Despite heated debate over climate change, we can build trust and find common ground. Many see a choice between environmental quality and greater monetary wealth, but climate change brings economic risk.

Analysis by Power Consulting predicts Montana will lose about 67,000 jobs in recreation, tourism and agriculture due to warmer temperatures, drought, wildfire and other consequences by mid-century. These losses would cost us $1.8 billion in lost income. With such figures, environmentalists no longer are the only ones concerned.

But there’s reason for optimism. We’re already reducing emissions largely responsible for global warming by shifting from coal-fired electricity to cheaper and less polluting natural gas and renewable sources. Gasoline consumption for transportation has also grown more slowly than forecasted (3.5 rather than 15 percent since 2006). So, despite adding 20 million people, along with millions of buildings and vehicles, U.S. emissions were 14 percent below 2005 levels in 2016.

These shifts reflect a changing economy and will continue despite the Trump administration's deregulatory fervor. As the federal government steps away, local governments, states and businesses are reducing fossil fuel consumption, reflecting citizens’ changing will.

The Clean Power Plan was a top-down approach developed by the Obama administration to reduce global warming emissions from electricity generation. It was by no means perfect, as it was vulnerable to legal delay and has been nullified readily by Donald Trump’s political appointees. Ironically, eliminating the Clean Power Plan — a primary focus of federal deregulation — may do more harm than good for coal workers.
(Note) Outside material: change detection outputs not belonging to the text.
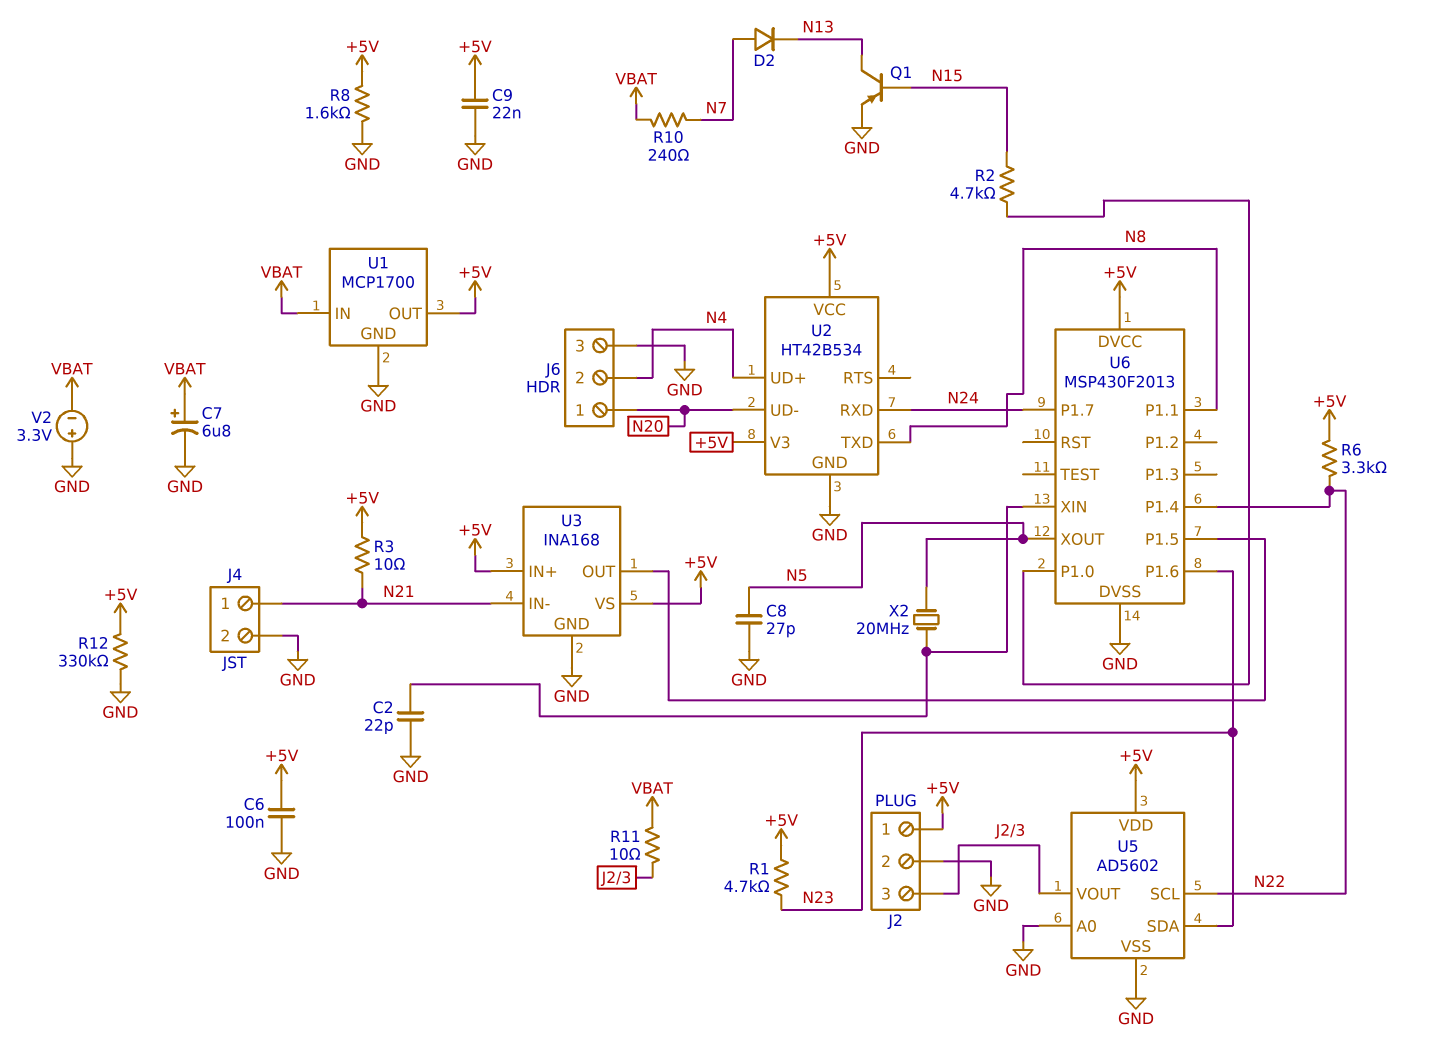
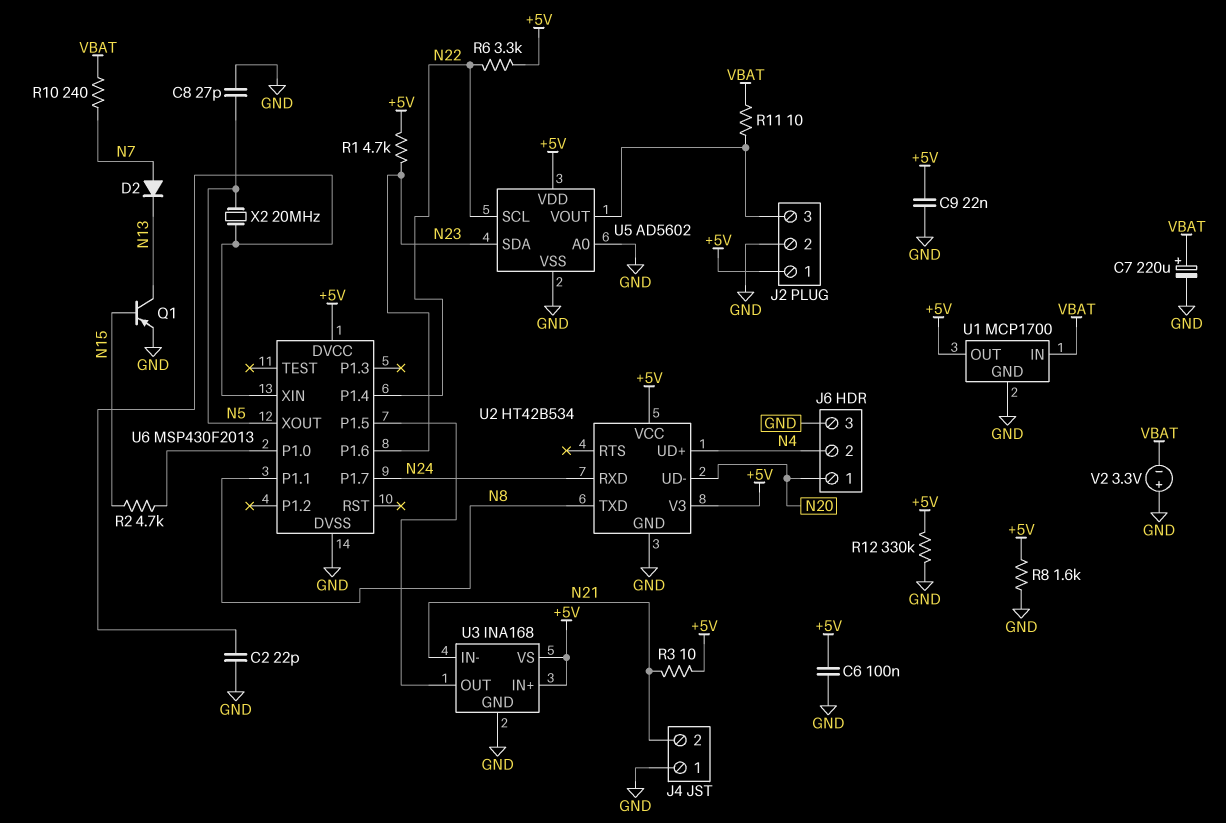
C7: 6.8uF (plus VBAT, minus GND) -> 220uF (plus VBAT, minus GND)
J4 pin 1: N21 -> GND
J4 pin 2: GND -> N21

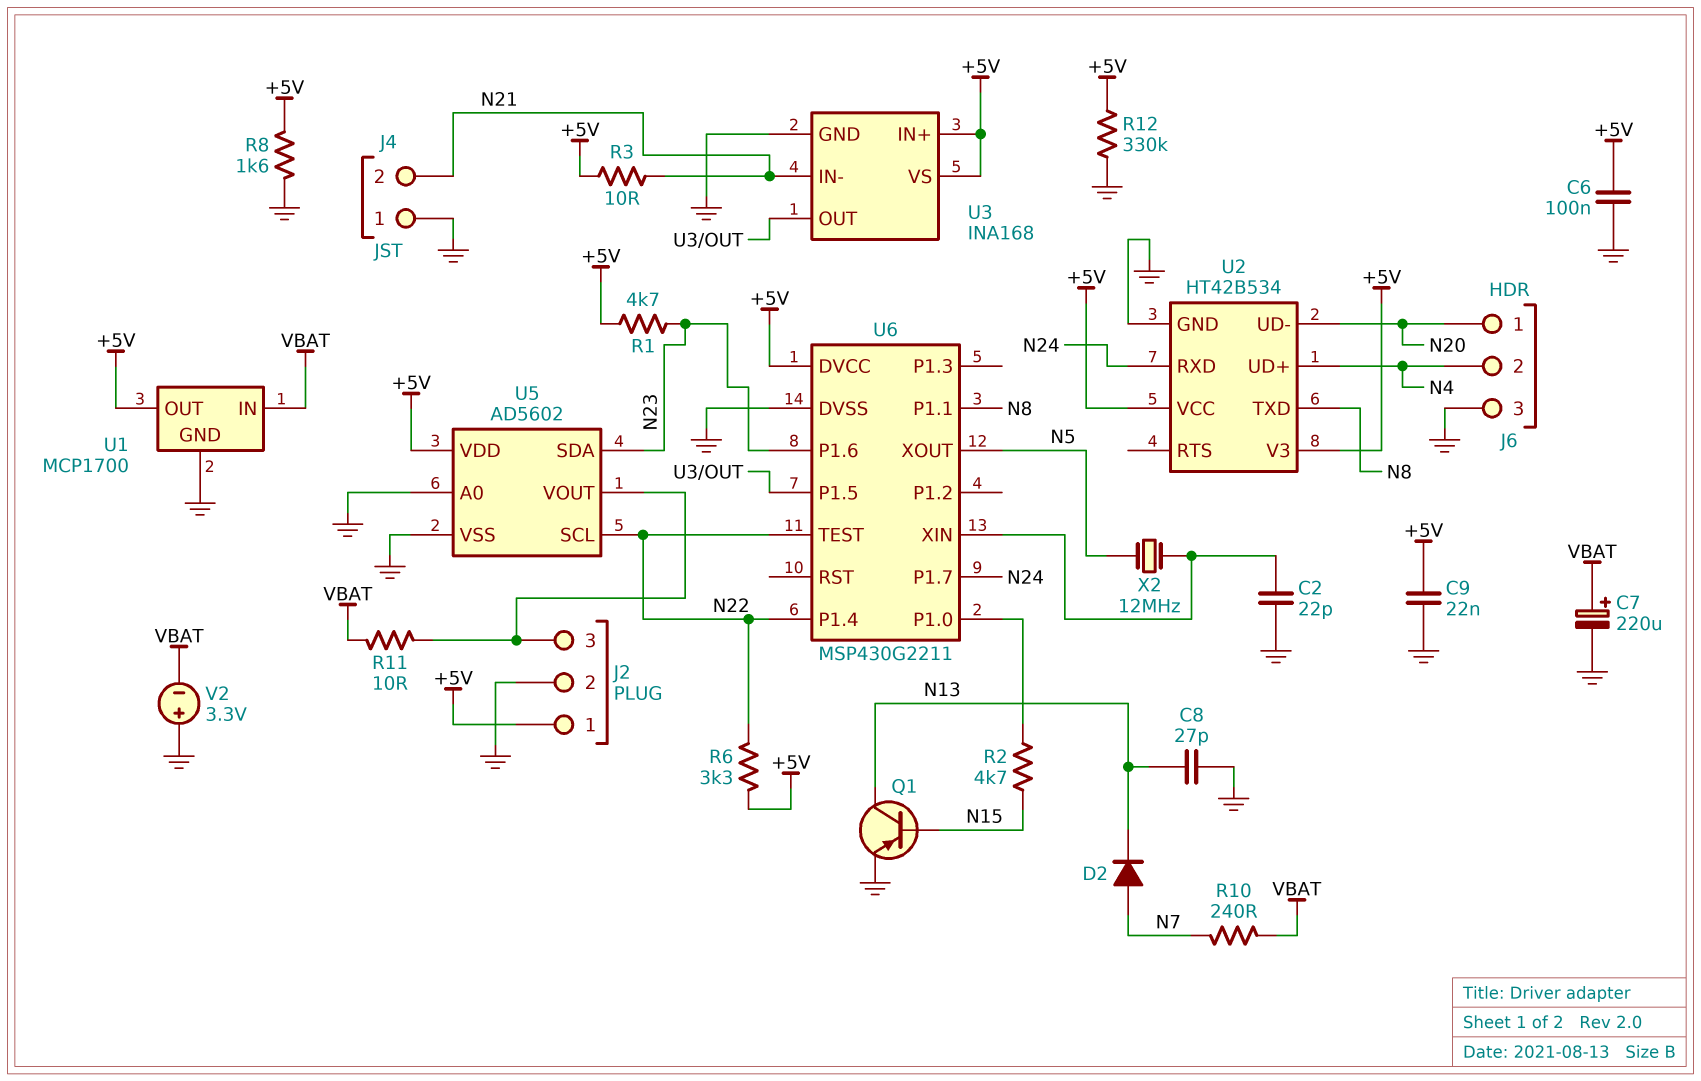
C8: 27pF (GND, N5) -> 27pF (GND, N13)
U6: MSP430F2013 -> MSP430G2211
U6 pin TEST: none -> N22
X2: 20MHz (N5, U6/XIN) -> 12MHz (N5, U6/XIN)

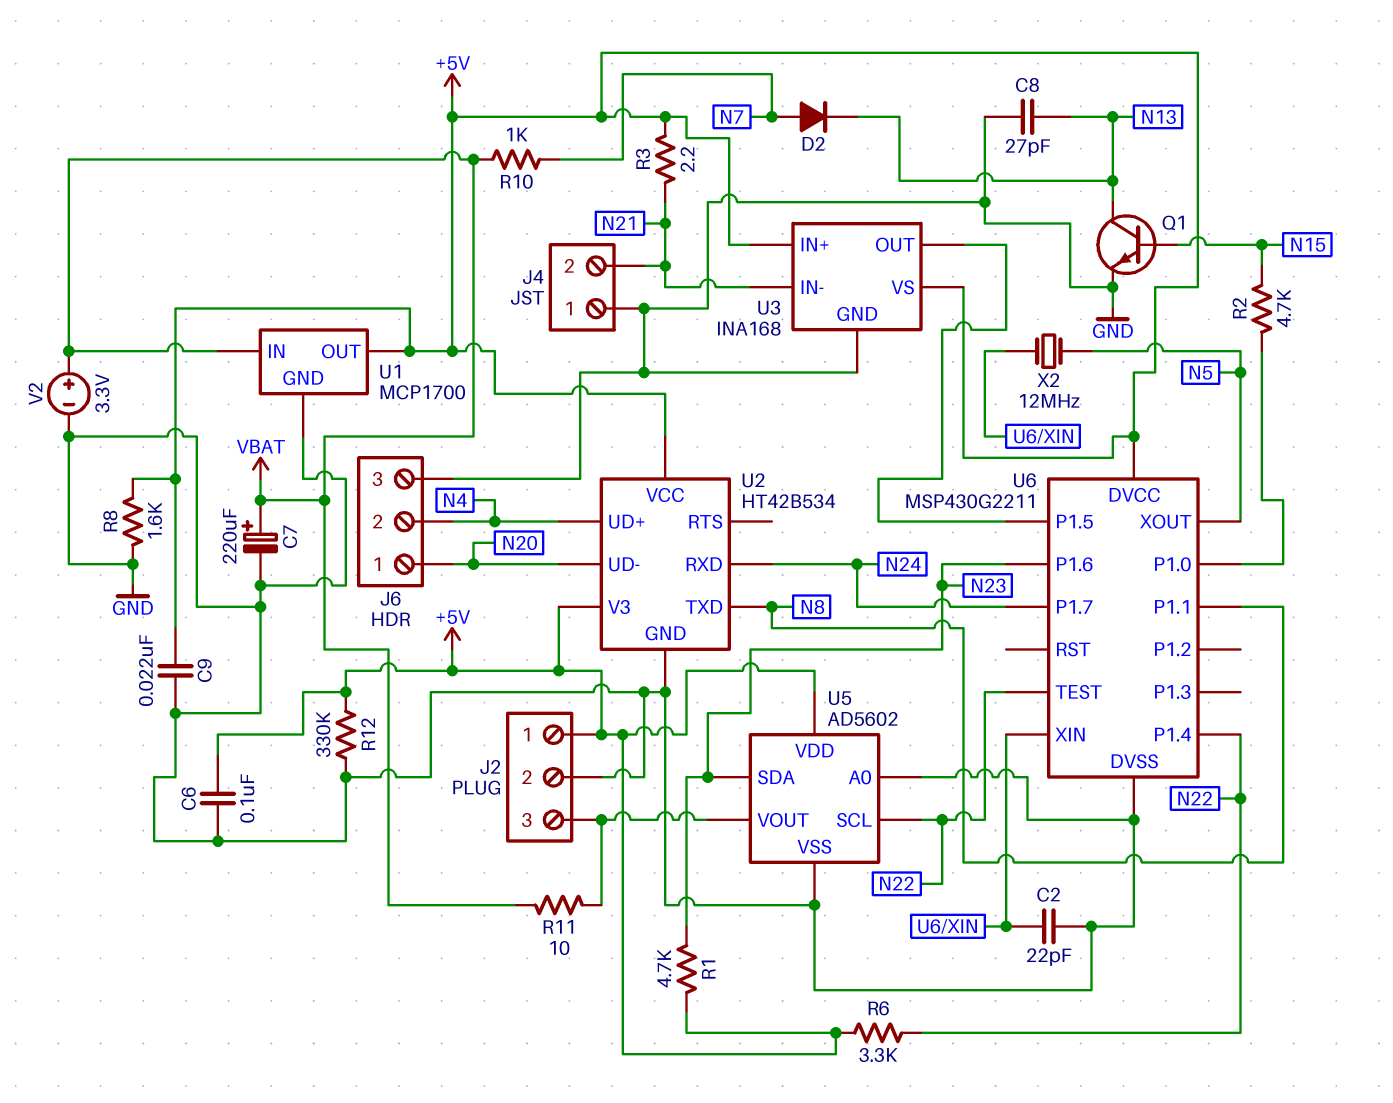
Q1: PNP (B N15, C N13, E GND) -> NPN (B N15, C N13, E GND)
R3: 10 (+5V, N21) -> 2.2 (+5V, N21)
R10: 240 (N7, VBAT) -> 1k (N7, VBAT)
V2: 3.3V (plus GND, minus VBAT) -> 3.3V (plus VBAT, minus GND)

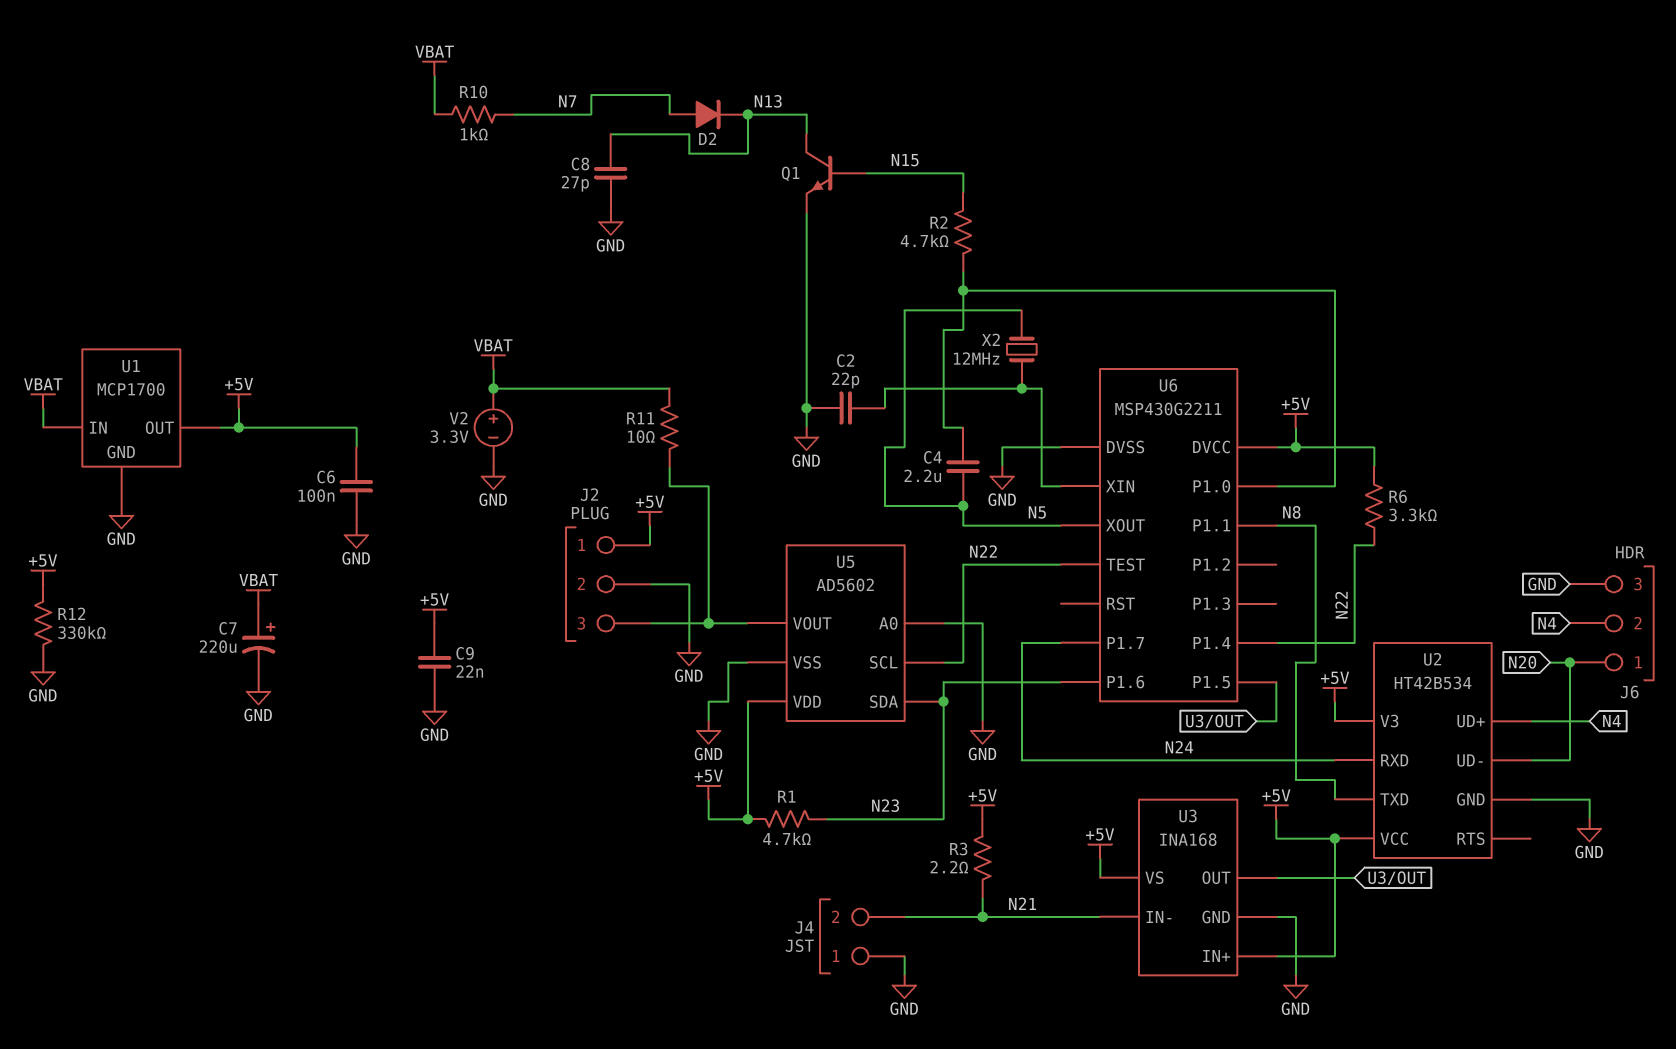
C4: none -> 2.2uF (N5, U6/P1.0)
R8: 1.6k (+5V, GND) -> none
We’ll wave goodbye to job training and economic assistance for coal communities without necessarily easing economic pressures.

More elegant and effective approaches include congressional action, such as proposed by the Citizens' Climate Lobby. Under their approach, energy would be taxed in proportion to the pollution it generates. That revenue would return to households in equal monthly dividends, increasing income and purchasing power for two-thirds of Americans, which would grow the economy and create 2.8 million jobs. Regional Economic Models Inc. predicts emissions will be 52 percent below 1990 levels in 20 years, meeting international targets for avoiding the worst effects of global warming.

Most economists support taxing carbon as practical and transparent policy, as do many small-business advocates. Jeff Milchen of the American Independent Business Alliance says a carbon tax would be a boon to their constituents: “The price of goods transported across the country or planet should reflect the costs of pollution instead of pushing these costs onto citizens.”

In a time where bipartisanship feels like an empty slogan, the House Climate Solutions Caucus (CSC) is showing promise. Founded in 2016, the group of 31 Republican and 31 Democratic representatives meet regularly to further their mission "to educate members on economically viable options to reduce climate risk and to explore bipartisan policy options that address the impacts, causes, and challenges of our changing climate."

A month after founding the CSC, Republican co-chair Carlos Curbelo of Florida hitched a ride on Air Force One, visiting the Everglades with then-President Obama to call attention to climate change.

“I share the president’s concerns about sea-level rise, and its effects on our drinking supplies, our economy and our way of life,” said Curbello. “I am committed to finding common ground to mitigate the effects of climate change.”

In July 2017, 46 Republicans (mostly CSC members) joined Democrats to defeat a bill that would have ended military recognition and research of climate change impacts on national security. This was a great start to rebuilding trust across political divisions and constructively working to solve this and other pressing problems.

Quresh Latif is a research ecologist and volunteer for Citizen’s Climate Lobby in Bozeman.